* WORK ORDER:
Set down all the records below, word for word.

[Source texts of formatted documents]

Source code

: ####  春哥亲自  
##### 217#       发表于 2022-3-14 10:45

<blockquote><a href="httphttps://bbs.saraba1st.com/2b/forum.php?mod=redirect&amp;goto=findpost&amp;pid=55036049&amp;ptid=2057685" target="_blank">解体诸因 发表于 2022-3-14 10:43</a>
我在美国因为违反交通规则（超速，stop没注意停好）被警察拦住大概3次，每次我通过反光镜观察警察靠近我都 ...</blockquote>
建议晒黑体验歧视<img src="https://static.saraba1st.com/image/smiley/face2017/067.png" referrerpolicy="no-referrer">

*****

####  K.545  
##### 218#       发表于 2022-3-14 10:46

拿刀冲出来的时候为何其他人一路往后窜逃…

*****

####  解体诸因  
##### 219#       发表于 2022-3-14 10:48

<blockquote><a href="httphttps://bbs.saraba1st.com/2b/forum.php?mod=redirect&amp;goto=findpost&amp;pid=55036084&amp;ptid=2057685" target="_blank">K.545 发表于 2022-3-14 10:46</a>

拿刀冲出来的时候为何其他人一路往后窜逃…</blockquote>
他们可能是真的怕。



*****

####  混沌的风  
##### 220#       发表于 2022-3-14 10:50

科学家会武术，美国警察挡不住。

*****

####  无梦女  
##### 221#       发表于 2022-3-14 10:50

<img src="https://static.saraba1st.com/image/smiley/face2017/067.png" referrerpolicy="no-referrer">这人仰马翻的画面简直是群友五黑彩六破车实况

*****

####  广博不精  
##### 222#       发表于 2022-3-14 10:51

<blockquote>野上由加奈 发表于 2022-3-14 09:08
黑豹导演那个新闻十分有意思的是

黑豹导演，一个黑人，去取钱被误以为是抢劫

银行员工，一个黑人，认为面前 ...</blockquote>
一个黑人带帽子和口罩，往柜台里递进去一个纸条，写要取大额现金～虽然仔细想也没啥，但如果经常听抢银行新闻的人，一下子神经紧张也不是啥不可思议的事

* TASK SOLUTION:
Source code

: ####  春哥亲自  
##### 217#       发表于 2022-3-14 10:45

<blockquote><a href="httphttps://bbs.saraba1st.com/2b/forum.php?mod=redirect&amp;goto=findpost&amp;pid=55036049&amp;ptid=2057685" target="_blank">解体诸因 发表于 2022-3-14 10:43</a>
我在美国因为违反交通规则（超速，stop没注意停好）被警察拦住大概3次，每次我通过反光镜观察警察靠近我都 ...</blockquote>
建议晒黑体验歧视<img src="https://static.saraba1st.com/image/smiley/face2017/067.png" referrerpolicy="no-referrer">

*****

####  K.545  
##### 218#       发表于 2022-3-14 10:46

拿刀冲出来的时候为何其他人一路往后窜逃…

*****

####  解体诸因  
##### 219#       发表于 2022-3-14 10:48

<blockquote><a href="httphttps://bbs.saraba1st.com/2b/forum.php?mod=redirect&amp;goto=findpost&amp;pid=55036084&amp;ptid=2057685" target="_blank">K.545 发表于 2022-3-14 10:46</a>

拿刀冲出来的时候为何其他人一路往后窜逃…</blockquote>
他们可能是真的怕。



*****

####  混沌的风  
##### 220#       发表于 2022-3-14 10:50

科学家会武术，美国警察挡不住。

*****

####  无梦女  
##### 221#       发表于 2022-3-14 10:50

<img src="https://static.saraba1st.com/image/smiley/face2017/067.png" referrerpolicy="no-referrer">这人仰马翻的画面简直是群友五黑彩六破车实况

*****

####  广博不精  
##### 222#       发表于 2022-3-14 10:51

<blockquote>野上由加奈 发表于 2022-3-14 09:08
黑豹导演那个新闻十分有意思的是

黑豹导演，一个黑人，去取钱被误以为是抢劫

银行员工，一个黑人，认为面前 ...</blockquote>
一个黑人带帽子和口罩，往柜台里递进去一个纸条，写要取大额现金～虽然仔细想也没啥，但如果经常听抢银行新闻的人，一下子神经紧张也不是啥不可思议的事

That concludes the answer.